━━━ Selected passage

Fukui also reiterated that a weak yen won't deter U.S. investment. The Japanese currency, currently at around 122 yen to the dollar, is at a 22-year trade-weighted low when adjusted for inflation, prompting some analysts to suggest carmakers delay U.S. investments because it's more profitable to simply export from Japan. Fukui disagrees. "We don't want to export from Japan. We know what happened to us when the yen was at 80 to the dollar," he says, referring to the weak margins Honda posted when the yen soared against the dollar in the 1990s.
Outside of North America, Honda is aiming to raise production by 50,000 units in Europe, to 300,000 by next year, boosting output at British and Turkish plants amid growing demand for Civic sedans and CR-Vs.
Expansion in emerging markets, though, is arguably more spectacular. Honda on July 18 announced two new plants. In Argentina, Honda will spend $100 million on a new compact-car plant. The facility will be located in Buenos Aires and initially have a capacity of around 30,000 units. In Thailand, Honda will add a second plant that, from the second half of 2008, will double production to 240,000 units.
Japan: Technological Test Bed
Meanwhile, in India, Honda will triple auto production, to 150,000 units, by 2009. And in China, where Honda will produce 530,000 cars this year, the company announced it and partner Guangzhou Auto have established a new research and development venture to launch a new vehicle in 2010.
Even in Japan, where the auto market is shrinking, Honda has new production facilities in the pipeline. Among them, a new auto plant in Yorii, outside Tokyo, will be Honda's most advanced plant anywhere when it opens in 2010. Honda says the plant will be used as a testing ground for new technologies that will eventually filter through to overseas plants.
Fukui also confirmed reports that Honda will launch a new hybrid car in 2009 and that "clean" diesels, slated for a U.S. launch in 2009, will also be sold in Japan. That's part of a move by Honda to tweak its hybrid strategy. It now plans to focus on hybrids for smaller models, and diesels for larger models, including the next-gen Accord, CR-V, and Odyssey minivan, where the cost benefit is most marked (see BusinessWeek.com, 6/8/07, "The Trouble with Hybrids").
Delay for Accord Launch?
Still, for all Honda's spending, analysts say the capacity increases may not come quickly enough. In a July 11 report, broker NikkoCitigroup projected Honda's quarterly operating profits for the three months that ended June 30 will fall 4.2%, to $1.6 billion, due to "sluggish sales growth caused by production capacity shortages and increases in the up-front investment burden."

━━━━━━
━━━ Data section

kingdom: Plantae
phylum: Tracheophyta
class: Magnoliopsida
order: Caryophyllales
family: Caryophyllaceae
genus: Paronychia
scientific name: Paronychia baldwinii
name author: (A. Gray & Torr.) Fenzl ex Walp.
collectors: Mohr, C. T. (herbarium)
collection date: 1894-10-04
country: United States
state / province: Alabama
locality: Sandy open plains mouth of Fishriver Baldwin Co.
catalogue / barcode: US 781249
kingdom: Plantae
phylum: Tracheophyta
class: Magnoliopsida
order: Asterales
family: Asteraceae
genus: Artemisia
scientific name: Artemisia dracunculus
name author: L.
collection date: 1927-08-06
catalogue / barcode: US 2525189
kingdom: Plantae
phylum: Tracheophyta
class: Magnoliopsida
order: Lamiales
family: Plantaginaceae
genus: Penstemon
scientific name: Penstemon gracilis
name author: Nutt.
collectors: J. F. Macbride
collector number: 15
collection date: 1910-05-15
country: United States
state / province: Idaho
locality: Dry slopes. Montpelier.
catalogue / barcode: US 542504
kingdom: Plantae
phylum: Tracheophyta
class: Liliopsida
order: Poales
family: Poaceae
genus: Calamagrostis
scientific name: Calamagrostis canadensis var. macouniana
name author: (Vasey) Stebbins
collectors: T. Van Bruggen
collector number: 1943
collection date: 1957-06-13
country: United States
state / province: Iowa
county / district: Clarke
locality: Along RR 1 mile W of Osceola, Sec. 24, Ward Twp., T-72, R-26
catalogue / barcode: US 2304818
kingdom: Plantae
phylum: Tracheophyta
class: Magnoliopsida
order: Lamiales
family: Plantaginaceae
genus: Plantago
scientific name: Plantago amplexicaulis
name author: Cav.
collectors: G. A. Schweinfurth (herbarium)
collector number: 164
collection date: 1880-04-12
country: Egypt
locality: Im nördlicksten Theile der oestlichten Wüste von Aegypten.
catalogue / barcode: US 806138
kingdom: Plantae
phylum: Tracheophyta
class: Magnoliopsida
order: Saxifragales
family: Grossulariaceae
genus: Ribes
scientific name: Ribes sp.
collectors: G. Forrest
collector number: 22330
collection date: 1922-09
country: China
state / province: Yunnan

━━━━━━

- [What you will do]
Answer these questions from the passage on Honda's production plans:
(a) What initial capacity will Honda's new plant in Buenos Aires have?
(b) To what level will Honda raise auto production in India by 2009?
(c) In what Japanese town will Honda's most advanced plant open in 2010?
The data records shown above were taken from a source separate from the passage.

- [Task answer]
(a) Around 30,000 units.
(b) 150,000 units.
(c) Yorii, outside Tokyo.